AK Mehrotra is tipped for one of the most prestigious poetry chairs in the UK. Nisha Susan reports
ARVIND KRISHNA Mehrotra is at home in Allahabad working on a fresh translation of Kabir because, he says, no poet (as opposed to academic) has translated Kabir since Tagore. Mehrotra once said that if poets are struck down by one generation of readers they are sure to bounce back with the next. It is a truth one could apply to Mehrotra as well as Kabir. One of the most brilliant minds of his generation, Mehrotra’s poetry is thankfully coming to new readers in the last few years through the internet, new editions and now through an unexpected nomination.
62-year-old Mehrotra is the surprise nomination in an election for the position of Professor of Poetry in Oxford University. The 300-year old position, considered only second to the Poet Laureate in prestige, has been previously held by (among others) Mathew Arnold, WH Auden and Seamus Heaney. In England, the election, the results of which will be announced in a few days, is being discussed in turf terms. Derek Walcott, the Nobel prize winning octogenarian was ‘hot favourite’ until a campaign reviving old sexual harassment cases made him drop out. Ruth Padel, the second nominee is actively campaigning for the position with promises to establish greater links between science and poetry. It would be satisfying to many in England if she becomes the face of public poetry alongside the first woman Poet Laureate Carol Ann Duffy. Padel is now considered the ‘frontrunner’ and even had to deny that she had anything to do with the campaign against Walcott. Mehrotra, ‘the dark horse’, nominated by deeply admiring writers including Amit Chaudhuri, Toby Litt and Tariq Ali, says sardonically, “I am taking my cue from our political parties. Let’s see after May 16.”
These are unusual levels of excitement in the world of poetry. But the position is unusual combining erudition (till 1968 one of the three mandatory public lectures by the Professor of Poetry had to be done in Latin) with some degree of deliberately oddball charm. In 1999 James Fenton for instance made his lecture about fish, woodworm and the restoration of the Bodleian Library roof. Padel, the new hot favourite, is famous for using Greek mythology for her provocative analysis of rock culture.
The position has been previously held by Mathew Arnold and WH Auden
It is a world that Mehrotra would occupy with ease. Mehrotra’s English collections have the sharp, polished lyricism of his contemporaries such as Arun Kolatkar. His work in translation and his critical writing is of a literary era that was at once more leisured and more rigorous.
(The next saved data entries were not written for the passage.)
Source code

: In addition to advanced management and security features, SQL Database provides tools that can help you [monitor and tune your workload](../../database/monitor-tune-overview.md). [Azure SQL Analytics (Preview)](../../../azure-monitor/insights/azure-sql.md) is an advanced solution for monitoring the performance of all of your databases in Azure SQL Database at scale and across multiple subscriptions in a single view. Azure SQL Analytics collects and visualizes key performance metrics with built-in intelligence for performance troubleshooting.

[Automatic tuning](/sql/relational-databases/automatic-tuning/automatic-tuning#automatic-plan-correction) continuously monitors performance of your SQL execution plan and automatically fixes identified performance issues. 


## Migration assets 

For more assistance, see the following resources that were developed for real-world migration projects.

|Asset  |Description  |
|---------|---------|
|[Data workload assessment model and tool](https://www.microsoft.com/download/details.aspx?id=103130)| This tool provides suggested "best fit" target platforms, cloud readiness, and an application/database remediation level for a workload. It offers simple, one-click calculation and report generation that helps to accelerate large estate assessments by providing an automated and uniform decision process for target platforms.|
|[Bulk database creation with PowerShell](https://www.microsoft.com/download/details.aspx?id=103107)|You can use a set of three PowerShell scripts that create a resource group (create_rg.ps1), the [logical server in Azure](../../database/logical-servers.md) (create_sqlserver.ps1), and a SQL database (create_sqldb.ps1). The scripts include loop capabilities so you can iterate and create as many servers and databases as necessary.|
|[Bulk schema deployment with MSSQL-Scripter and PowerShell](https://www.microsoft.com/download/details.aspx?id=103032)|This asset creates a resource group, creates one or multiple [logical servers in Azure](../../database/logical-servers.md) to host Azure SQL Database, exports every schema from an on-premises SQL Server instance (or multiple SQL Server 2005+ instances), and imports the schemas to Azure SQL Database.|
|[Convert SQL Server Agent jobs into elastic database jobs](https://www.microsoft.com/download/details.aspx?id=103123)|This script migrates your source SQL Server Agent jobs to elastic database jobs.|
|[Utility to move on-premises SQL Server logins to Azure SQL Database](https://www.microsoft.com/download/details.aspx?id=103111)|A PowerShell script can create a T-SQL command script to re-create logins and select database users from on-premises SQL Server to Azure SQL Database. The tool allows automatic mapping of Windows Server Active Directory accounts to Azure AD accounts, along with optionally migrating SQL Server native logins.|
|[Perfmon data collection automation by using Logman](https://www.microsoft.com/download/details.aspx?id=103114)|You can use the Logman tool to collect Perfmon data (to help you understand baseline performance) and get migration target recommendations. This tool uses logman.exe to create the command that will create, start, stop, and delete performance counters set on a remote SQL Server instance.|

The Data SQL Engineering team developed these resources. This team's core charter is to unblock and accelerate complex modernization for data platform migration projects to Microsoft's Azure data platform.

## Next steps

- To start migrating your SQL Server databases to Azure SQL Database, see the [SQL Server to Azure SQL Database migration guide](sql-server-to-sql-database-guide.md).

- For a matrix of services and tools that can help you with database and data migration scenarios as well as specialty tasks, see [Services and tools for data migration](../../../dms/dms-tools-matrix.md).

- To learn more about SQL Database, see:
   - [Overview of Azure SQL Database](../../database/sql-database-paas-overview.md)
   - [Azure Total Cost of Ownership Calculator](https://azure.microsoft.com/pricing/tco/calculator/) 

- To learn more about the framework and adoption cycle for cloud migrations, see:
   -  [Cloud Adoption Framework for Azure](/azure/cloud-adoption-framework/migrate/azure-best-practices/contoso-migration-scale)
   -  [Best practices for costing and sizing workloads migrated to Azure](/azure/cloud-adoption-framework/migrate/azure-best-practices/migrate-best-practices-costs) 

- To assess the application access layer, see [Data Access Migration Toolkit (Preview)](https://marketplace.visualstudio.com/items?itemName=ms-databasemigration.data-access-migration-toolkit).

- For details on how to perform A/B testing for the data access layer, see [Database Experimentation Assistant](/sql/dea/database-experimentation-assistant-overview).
On a whim Mehrotra taught himself Prakrit and translated erotic poetry from the 2nd century AD by the Satavahana king Hala. The results — The Absent Traveller — were electric and modern. His cosmopolitanism is one that allows him to live in Allahabad, wish that the gifted Raipur-based poet Vinod Kumar Shukla was more widely known and dismiss Delhi as a provincial town.
In the context of criticism Mehrotra once said that a work must be placed among both its near and far relatives. Whatever the results of the Oxford election it is time for Mehrotra’s poetry to be introduced to some brand new relatives.